Кружки формировались большею частью по губерниям. Были тверичи, смоляне, калужане, и пр. был даже кружок и новороссийских евреев, но тот держался как-то в стороне и вполне изолированно. Жители самой Москвы, особенно аристократического пошиба, не составляли никакого кружка, и ежели у них было что общее, то не иной что как разгул и кутеж, избегаемые прочими как по недостатку средств, так и по убеждению. Аристократы, как и в мое время, приезжали в университет на ухарских рысаках или на мышеобразных пони, постоянно в белых перчатках и говорили между собой не иначе как по-французски. Предметами их разговоров как любителей изящных искусств были: балы с графинями и княжнами, театры с балеринами, цирки с наездницами и хоры с цыганками. Только обожаемые ими мундиры, треуголки и шпаги подменились кратчайшими пиджаками и визитками, белыми жилетами, вычурными галстуками и шляпами ronds, plats[263]
и пр. всех возможных и невозможных фасонов.Для взаимных сношений и во избежание всяких столкновений между кружками, введены были сходки. Место сходок летом назначалось обыкновенно в университетском саду, а зимою в одной какой-нибудь аудитории.
Самым многочисленным и вместе с тем плотнее организованным был польский кружок. И неудивительно. Русские кружки были раздроблены и считали в своем составе только десятки студентов. В польский же кружок входили сотни, прибывшие из огромного пространства от Западной Двины и Днепра до границ империи с Пруссиею и Австриею, т. е. из тех учебных округов, которые лишились в 1831 г. своих университетов.
Каждый член кружка заявлял свои житейские средства и вносил определенный процент с заявленной суммы в общую кассу. Процентный налог соизмерялся потребностями кружка и производился крайне добросовестно. Контроль, пред которым ничто не могло укрываться: ни получаемые из дому деньги, ни приобретенные частными уроками или другими работами доходы, контроль неофициальный, мертвый, не всегда обходимый, а товарищеский, живой и строгий, заставлял всех быть крайне откровенными, и нести этот налог не только без ропота, но даже с каким-то предупредительным рвением. Многие добровольно уплачивали значительно более причитающегося за ними. К чести кружка должно заметить, что ценз взносы не давал всем взносившему никаких особенных преимуществ.
Собранная сумма возрастала коммерческими оборотами, а именно: 1. Каждый член кружка, обеспеченный или необеспеченный, за поручительством обеспеченного, в случае крайней необходимости мог взять заимообразно, из кассы, нужное ему кол-во на короткий срок, с уплатою одного процента за это время. 2. В разных местностях обширной Москвы устраивались мелочные лавочки. Товары для снабжения их закупались оптом, прямо из фабрик или заводов, а продавались врозь по общепринятым ценам всем покупателям за исключением членов кружка, получавших из лавок чай, сахар, табак, писчую бумагу, свечи и пр. по ценам фабричным.
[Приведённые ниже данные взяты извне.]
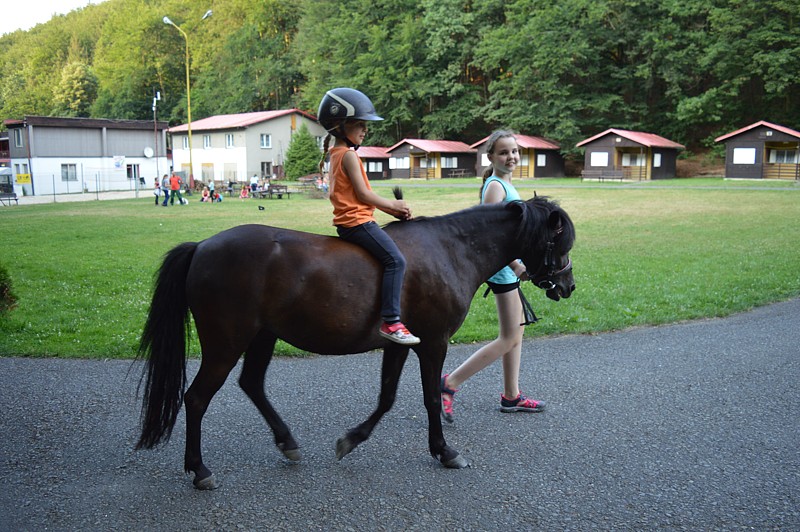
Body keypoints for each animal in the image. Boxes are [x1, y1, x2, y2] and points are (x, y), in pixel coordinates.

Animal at [138, 194, 576, 486]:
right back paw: (199, 469)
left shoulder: (400, 344)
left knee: (252, 384)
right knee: (196, 398)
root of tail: (202, 247)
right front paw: (444, 451)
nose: (568, 285)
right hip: (226, 343)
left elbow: (386, 398)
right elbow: (431, 398)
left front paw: (351, 440)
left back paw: (287, 442)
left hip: (262, 336)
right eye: (561, 242)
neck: (451, 249)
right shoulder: (433, 343)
Главными статьями расхода были: во 1) ежемесячное безвозмездное вспомоществование неимущим товарищам по 5 рубл. 2) плата за свидетельство на право торговли в лавочках, наем помещения и сидельца, закупку товаров и пр. 3) приобретение книг, как научных, так и литературных, на всех без различия языках, для кружковой библиотеки. Библиотека составляла общее достояние и отличалась как выбором, так и числом входящих в нее сочинений. После расходы увеличивались вновь явившимися потребностями, вызванными безотрадным положением учебного дела в белорусском округе.
Трудно представить, как низок был уровень знаний кончивших курс гимназий в Литве и Белоруссии. Слушать профессорские лекции для них было впрямь невозможно. В учителя поступали в виде обрусителей люди, нисколько не подготовленные и даже нисколько не способные. За малыми исключениями это были по большей части бурсаки из великорусских губерний, убоявшиеся бездны премудрости[264]
. Были и канцелярские служители, получившие за выслугу лет чин XIV класса – отъявленные пропойцы и забулдыги. Даже унтер-офицера, выдержавшие экзамены в гимназиях на первый офицерский чин, высылались в уездные учителя. Можно судить, что и как преподавали такие личности, и легко понять, что, кроме отвращения и пренебрежения к себе, они ничего не могли возбудить в окружающей их среде. Дело обрусения по так мило придуманному плану, вместо успеха понесло, как и следовало по порядку вещей, блистательное фиаско, заставившее потом прибегать к муравьевскому террору.